**Prompt 1**
Answer these questions using the passage on the minimum wage.
(a) To what amount is the state's minimum wage set to rise in July?
(b) About how many jobs did the Congressional Budget Office study estimate could be lost by late 2016 from a hike to $10.10?
(c) What two things does Puzder say a business can do when the minimum wage increases?
**Prompt 2**
Write the next part of the passage on the minimum wage, picking up right after its final sentence.
*** Text ***
What's causing what company CEO Andy Puzder describes as "very little growth" in the state?
In part it's because "the minimum wage is so high so it's harder to come up with profitable business models," Puzder said in an interview. The state's minimum wage is set to rise to $9 in July, making it among the nation's highest, and $10 by January 2016.
In cities in other states where the minimum wage has gone up considerably, Puzder said "franchisees are closing locations" after riding out lease expirations.
If the federal minimum hourly pay shoots up to $10.10 from the current $7.25-as many lawmakers and President Barack Obama are advocating-Puzder predicts fewer entry-level jobs will be created. If this happens, CKE would also create fewer positions, he forecast.
A recent nonpartisan Congressional Budget Office study also predicted mass job losses, estimating that a hike to $10.10 could result in a loss of about half a million jobs by late 2016, even as it lifted many above the poverty line.
"When the minimum wage increases, there are two things you can do," he said. "One is you can reduce the amount of labor that you use or you can increase your prices."
But with increased costs from food, taxes, fuel, health insurance and regulatory compliance, Puzder said businesses can only raise prices so much before customers become less willing to shell out.
*** End of Text ***
*** Extracted data ***
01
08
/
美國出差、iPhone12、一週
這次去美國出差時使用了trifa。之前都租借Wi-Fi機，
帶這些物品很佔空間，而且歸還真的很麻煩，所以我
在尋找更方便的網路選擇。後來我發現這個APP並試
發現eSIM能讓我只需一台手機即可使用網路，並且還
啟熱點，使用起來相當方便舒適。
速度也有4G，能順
*** End of Extracted data ***
*** Extracted data ***
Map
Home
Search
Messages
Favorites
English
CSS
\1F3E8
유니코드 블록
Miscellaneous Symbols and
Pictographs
*** End of Extracted data ***
**Answer 1**
(a) $9.
(b) About half a million jobs.
(c) Reduce the amount of labor it uses, or increase its prices.

**Answer 2**
Obamacare regulations, which impact businesses with 50 or more workers more than those with fewer employees, are also affecting CKE's franchise growth.
"I actually have franchisees...who've either gotten out of the business or refused to build two restaurants because with one restaurant you have less than 50 employees," he said. "With two, you have more than 50."
Instead, some cautious franchisees are considering alternatives to expanding their businesses.
"They're actually looking at other investments, which have less risk and lower costs-for example, bonds," he said.
Puzder says it's difficult to justify the risk of opening a business when government policies have hindered would-be entrepreneurs' ability to generate profits due to increases costs.
Indeed, jobs data reflects this hesitancy.
Over the past two decades, businesses with 500 or fewer workers created about two-thirds of net new jobs, according to CNBC's analysis of BLS data. This portion had dropped to about half by 2013.
"People don't just grow because it's Tuesday," he said. "They grow because they think they can make a profit."
To boost U.S. growth, Puzder says more business sympathetic policies need to be in place.
"I'm not saying the government should disappear or I hate the government," he said. "We need a government. We have a good government, but the government's gotten overzealous with respect to what it thinks it should do...The government needs to get out of the way."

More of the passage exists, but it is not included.